Gary Oldman in Samuel Beckett’s one-act drama [Jack English]

 

KRAPP’S LAST TAPE
Royal Court Theatre
☆☆☆

 

Samuel Beckett’s one-act drama Krapp’s Last Tape follows the musings of a 69-year-old man looking back on his life. Krapp (Gary Oldman) selects “box three, spool five,” a recording he made 30 years earlier.

His taped voice reveals a certain pomposity as he enjoys elaborate words and over-indulgent description. This is a pivotal time for Krapp: the year his mother died, and the moment he threw away his one “chance of happiness” for a literary life that ultimately proves a failure.

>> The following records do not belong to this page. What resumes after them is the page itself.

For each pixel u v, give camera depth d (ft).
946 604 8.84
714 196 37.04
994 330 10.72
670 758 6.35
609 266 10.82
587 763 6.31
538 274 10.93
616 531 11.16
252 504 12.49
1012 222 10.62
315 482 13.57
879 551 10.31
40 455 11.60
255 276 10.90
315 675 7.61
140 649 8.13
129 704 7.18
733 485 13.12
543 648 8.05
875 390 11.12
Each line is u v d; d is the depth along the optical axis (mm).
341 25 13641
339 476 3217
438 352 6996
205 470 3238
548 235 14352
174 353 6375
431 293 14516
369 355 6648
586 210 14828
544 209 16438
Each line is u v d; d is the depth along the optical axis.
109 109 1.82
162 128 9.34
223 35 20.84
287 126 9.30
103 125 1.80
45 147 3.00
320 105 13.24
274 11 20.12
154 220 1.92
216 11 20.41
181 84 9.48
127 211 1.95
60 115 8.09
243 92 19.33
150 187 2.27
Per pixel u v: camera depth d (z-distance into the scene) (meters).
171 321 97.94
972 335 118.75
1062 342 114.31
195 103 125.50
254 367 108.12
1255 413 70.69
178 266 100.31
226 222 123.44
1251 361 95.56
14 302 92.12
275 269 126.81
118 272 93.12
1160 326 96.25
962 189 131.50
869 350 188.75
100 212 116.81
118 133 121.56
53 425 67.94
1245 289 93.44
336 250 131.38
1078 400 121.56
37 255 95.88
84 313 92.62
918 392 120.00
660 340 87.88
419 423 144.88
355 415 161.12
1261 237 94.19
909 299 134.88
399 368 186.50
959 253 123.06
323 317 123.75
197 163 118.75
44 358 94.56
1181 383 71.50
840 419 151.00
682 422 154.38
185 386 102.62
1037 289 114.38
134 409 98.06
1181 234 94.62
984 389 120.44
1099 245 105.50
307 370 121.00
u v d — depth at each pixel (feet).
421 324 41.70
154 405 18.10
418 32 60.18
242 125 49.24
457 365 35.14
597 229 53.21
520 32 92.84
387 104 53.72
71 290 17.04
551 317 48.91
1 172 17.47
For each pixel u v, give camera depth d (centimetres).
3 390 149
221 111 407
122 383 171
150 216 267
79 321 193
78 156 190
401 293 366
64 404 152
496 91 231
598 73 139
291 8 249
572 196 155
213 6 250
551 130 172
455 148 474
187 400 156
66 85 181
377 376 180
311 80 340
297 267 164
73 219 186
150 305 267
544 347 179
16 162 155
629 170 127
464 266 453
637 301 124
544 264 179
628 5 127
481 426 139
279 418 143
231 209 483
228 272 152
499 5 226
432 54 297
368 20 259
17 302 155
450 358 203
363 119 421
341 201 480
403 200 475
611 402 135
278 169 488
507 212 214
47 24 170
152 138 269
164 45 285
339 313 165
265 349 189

The always watchable Oldman, known for his screen acting, favours long pauses over action. In this production, which originated at Theatre Royal York last year, there’s no clowning or slapstick – the banana skins, the squeaky boots – to leaven the mood. Instead, Krapp’s eating of bananas becomes a flat ritual drained of tension or humour, leaving little to soften us towards him.

When Oldman drops his voice, he’s at times barely audible. Beckett’s miniature play is timeless, but Oldman keeps us at a distance so we don’t fully feel the devastation of Krapp’s reminiscences or his dawning realisation that he never amounted to much.

While Oldman, also director and designer, brilliantly captures the contrasting voices of Krapp’s older and younger selves, his physicality doesn’t suggest a man ravaged by time, drink and regret.

The curtain raiser is a Beckett-inspired 20-minute play by Leo Simpe-Asante, winner of the 2025 inaugural Royal Court Young Playwrights Award. Godot’s To-Do List is an existential farce, directed by Aneesha Srinivasan, in which Godot (Shakeel Haakim) yearns to meet his friends but must pass a series of tests set by a disembodied voice (Flora Ashton).

It’s hard not to think of the influence of AI, which chimes perfectly with Krapp’s fractured world, where technology allows him to revisit the past, exposing the erosion of identity.